Sub-Locations (again street names and landmarks):
- de la calle Abasolo a Periférico Sur
- de Constitución a Calzada Niños Héroes de Chapultepec
- sector Huzares
- de calle Colón a Abasolo
📍Volcanes
Here’s a list of locations names we’ve seen:
- Volcanes (sector 3 zona norte)
- Volcanes (sectores 4 y 5)
- Volcanes (sector 1 parte baja)
- Volcanes (sector 1 parte baja)
- Volcanes (sectores 4 y 5)
- Volcanes (zona Norte, sector 3)
Location: Volcanes
Sub-Locations:
- Sector 1 Parte Baja
- Sector 3
- Sector 3 Zona Norte
- Sector 4
- Sector 5
- Zona Norte
In this case as with others, I wonder whether these are actually 3 different locations: “sector 3”, “sector 3 zona norte”, and “zona norte”… The delivery schedules mention both at different dates:
- Aug 27: Volcanes (sector 3 zona norte)
- Aug 1st: Volcanes (zona Norte, sector 3)
Given the delivery interval this could be a single location, where the publisher used a different name format. 🤷♂️
Next steps of my Now You’re An ETL Programmer phase
- Write a parser to extract the sub-locations, from location “names”.
- Store locations and sub-locations properly in a
locations
table. - Cleanup and migrate the existing data.
- Make a useful “product” (plot delivery dates per location(s), provide notifications, etc.).

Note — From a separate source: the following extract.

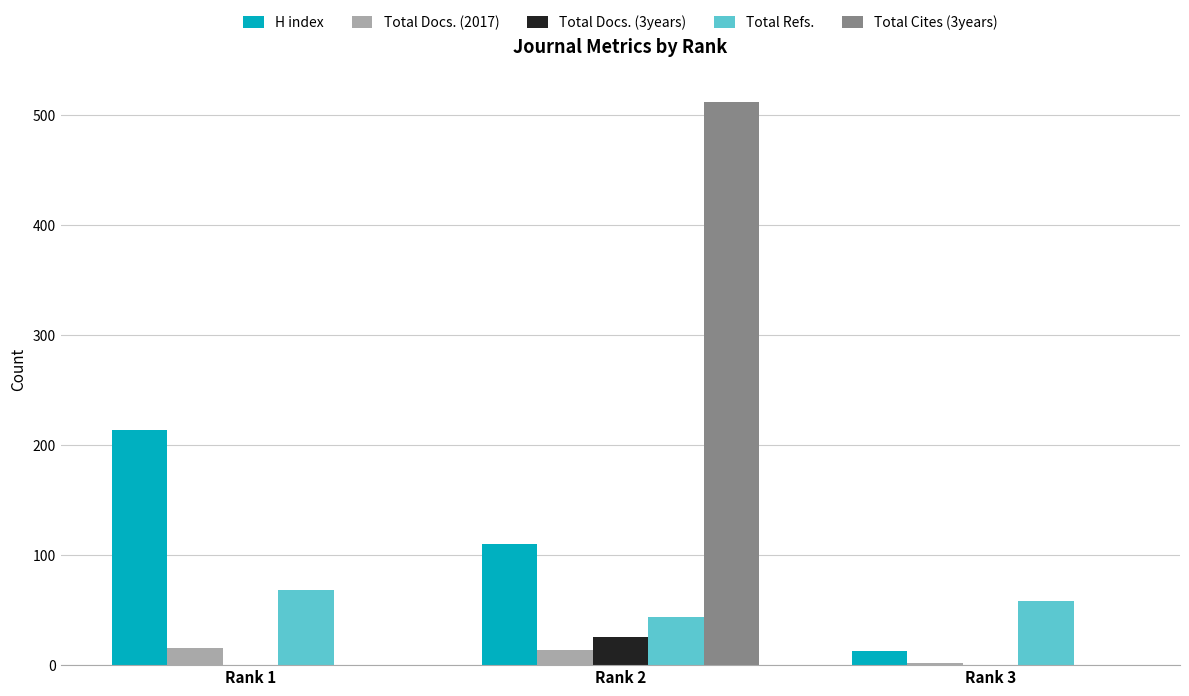

At which label does H index first exceed 110?

Rank 1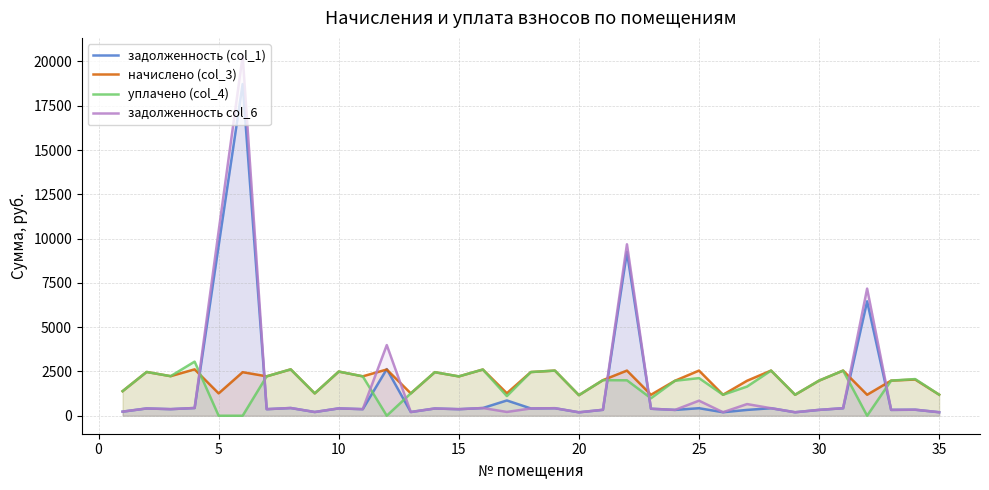

Which series has the widest spread of values?

задолженность col_6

If you’ve read through all of this, sorry there’s no big insight. Just my brain trying to map real world stuff to bytes. Part of me wants to see if I can offload task #1 to an LLM: with a sufficiently intricate prompt, it could work, but I’m not sure I can trust the machine here, because the text is sometimes quite ambiguous. Being surprised would be nice, because the alternative is a hand-written parser with lots of unit tests.